The ups and downs of life’s surprises. Drinking coffee in the quiet of my bedroom. Alone. Fine by me.
Outside I walk one block to Hennepin Avenue where poverty-stricken women with orange hair, wearing too tight spandex, carrying plastic bags of belongings, stand on street corners. One block farther across 25th Street, houses turn into mansions as they sidle closer to Lake of the Isles.
It’s nearly three miles around this peaceful lake. Willow trees display their graceful branches. Lily pads dot the algae-covered water’s edge. Runners, young mothers pushing strollers, old men on missions, and helmeted four year olds on their first bikes cheerfully pass me.
Life opens up whenever I’m in nature. Like the other day: sitting on a bench, munching on almonds, taking in all the lush green. I put my phone down beside me. Never to be seen again.
A perfect storm of bad luck ensued. Wifi wouldn’t be set up in my apartment till the next morning so I couldn’t find my phone via my laptop. Circumnavigating the lake another three times didn’t help.
That night sleep didn’t come easily. At 6 a.m. the next morning I drove to a Dunn Brothers coffee shop to access their wifi. A few old “bros” sat around nursing their lack of sleep. One younger man stared at me perversely.
Ick. What am I doing here? In the Midwest. In the big city.
Sipping on my Columbian dark roast I filed a police report. One comrade lake circumnavigator had said, “Phones do get returned if the finder is nice and not an asshole.”
I believe that most humans are nice (although too many voters are idiots). I lost my phone. My catalytic converter was stolen from my Prius the first week I arrived in Minneapolis. Last week I was dismissed from my part-time job for being a techno-peasant at a children’s bookstore.
Those misfortunes dissipate with my grandchildren’s smiles, which is the primary reason I moved here.
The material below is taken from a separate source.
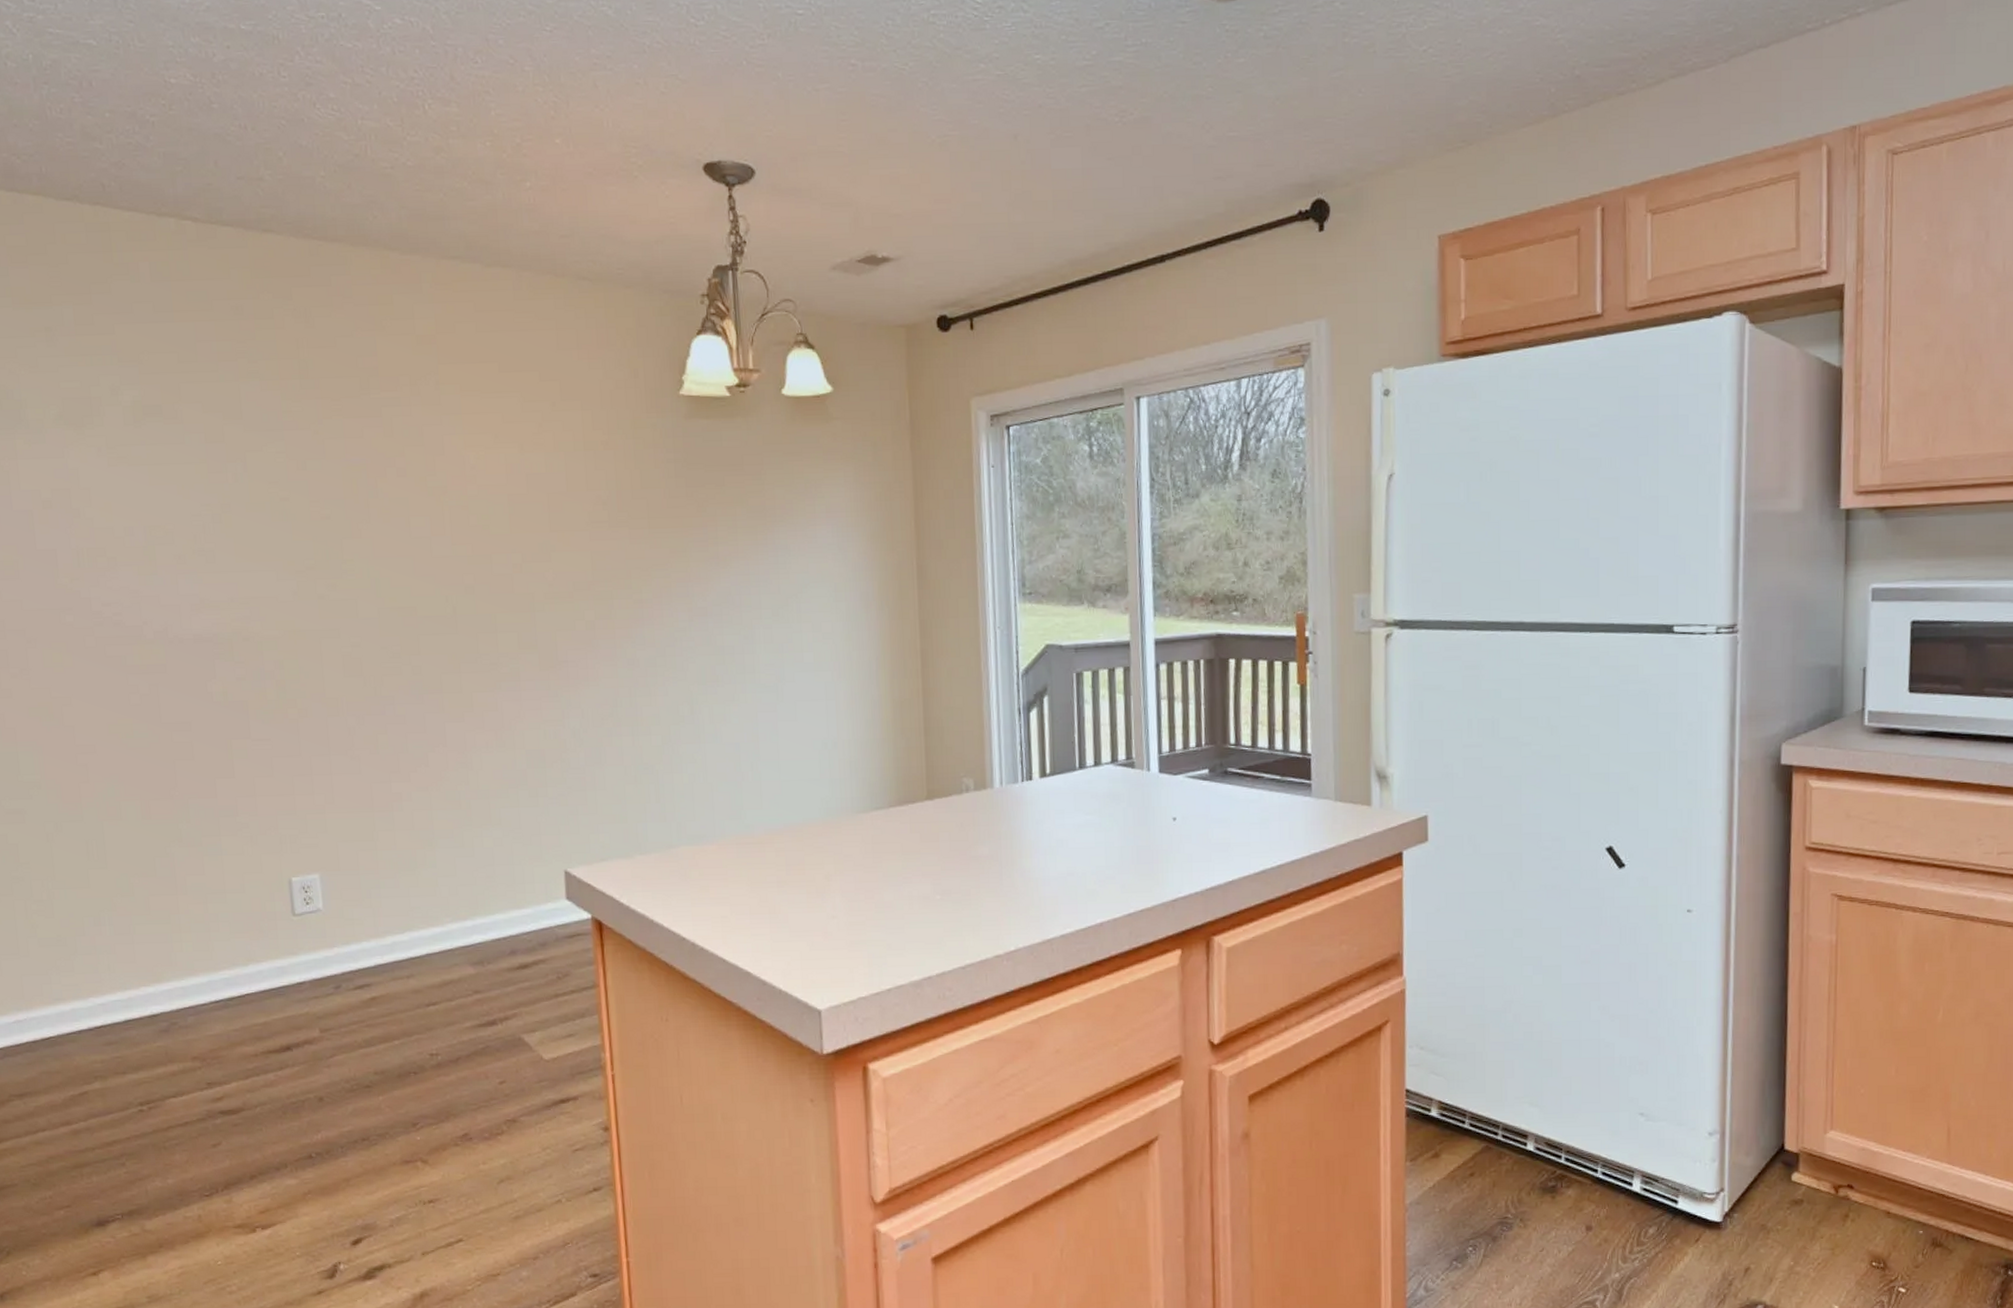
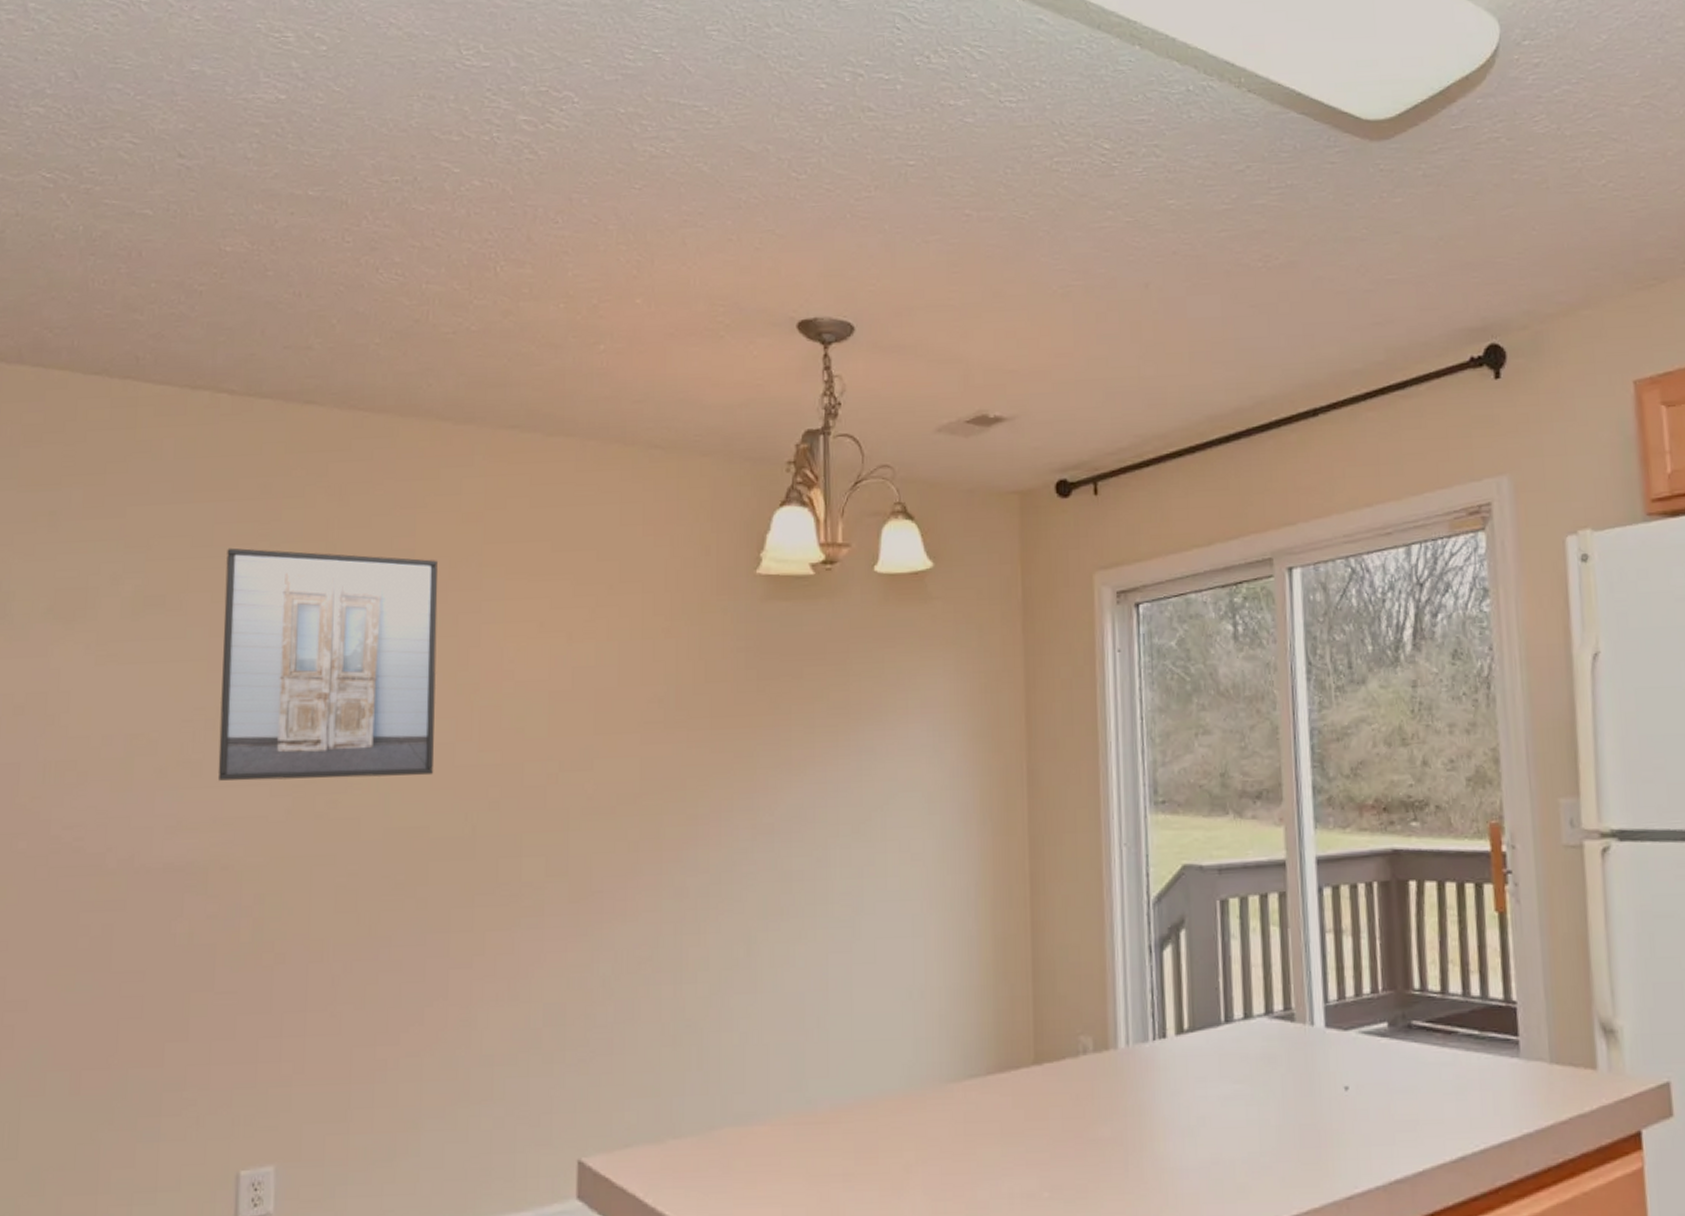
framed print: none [211,363,416,567] -> present [217,547,438,781]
And the restaurants: Colita. Cafe Ena. Hai Hai. Book Club. French Meadow.
Culture: Minneapolis Institute of Art. Russian Museum. Walker Art Center. Next weekend my first play, an avant garden portrayal of Shakespeare’s “Comedy of Errors.”
As I arrange the art in my apartment, nagging questions pop into my head. Art soothes. Ashley Bryan’s poster for “Sheila of OZ, with love.” Photos of my children and grandchildren at different ages and stages. A colorful wool piece and tiny yurts from Kyrgyzstan. Barbara Cooney’s “Hattie and the Wild Waves” poster signed, “For OZ with great affection.” My sister-in-law’s lovely watercolor seascape given to me on my 60th birthday.
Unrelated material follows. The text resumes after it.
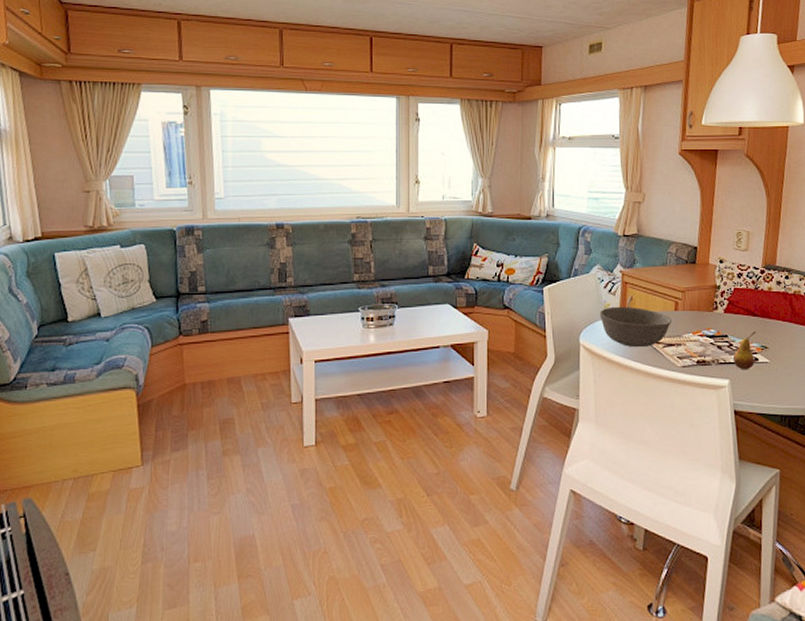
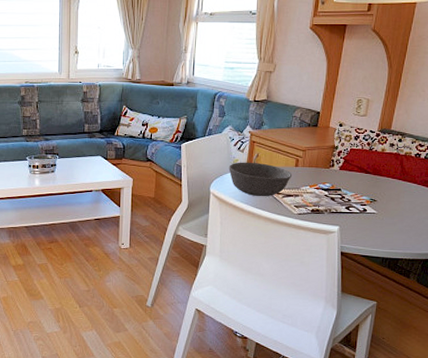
fruit: present [732,331,757,370] -> none [343,186,367,219]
Flashes of my well-lived life: sitting in Barbara’s Damariscotta garden among the indigo Delphinia.
“You know Sheila, you must have quiet times to bring on creativity,” she told me, sipping tea from a delicate china cup. I recall her feistiness with a howling baby at her first presentation of “Miss Rumphius.”
“It doesn’t bother me, it’s not my baby,” said the white-haired artist with the sparkling blue eyes. Later, chatting at her room in the Claremont, “Sheila, will you get me a scotch?”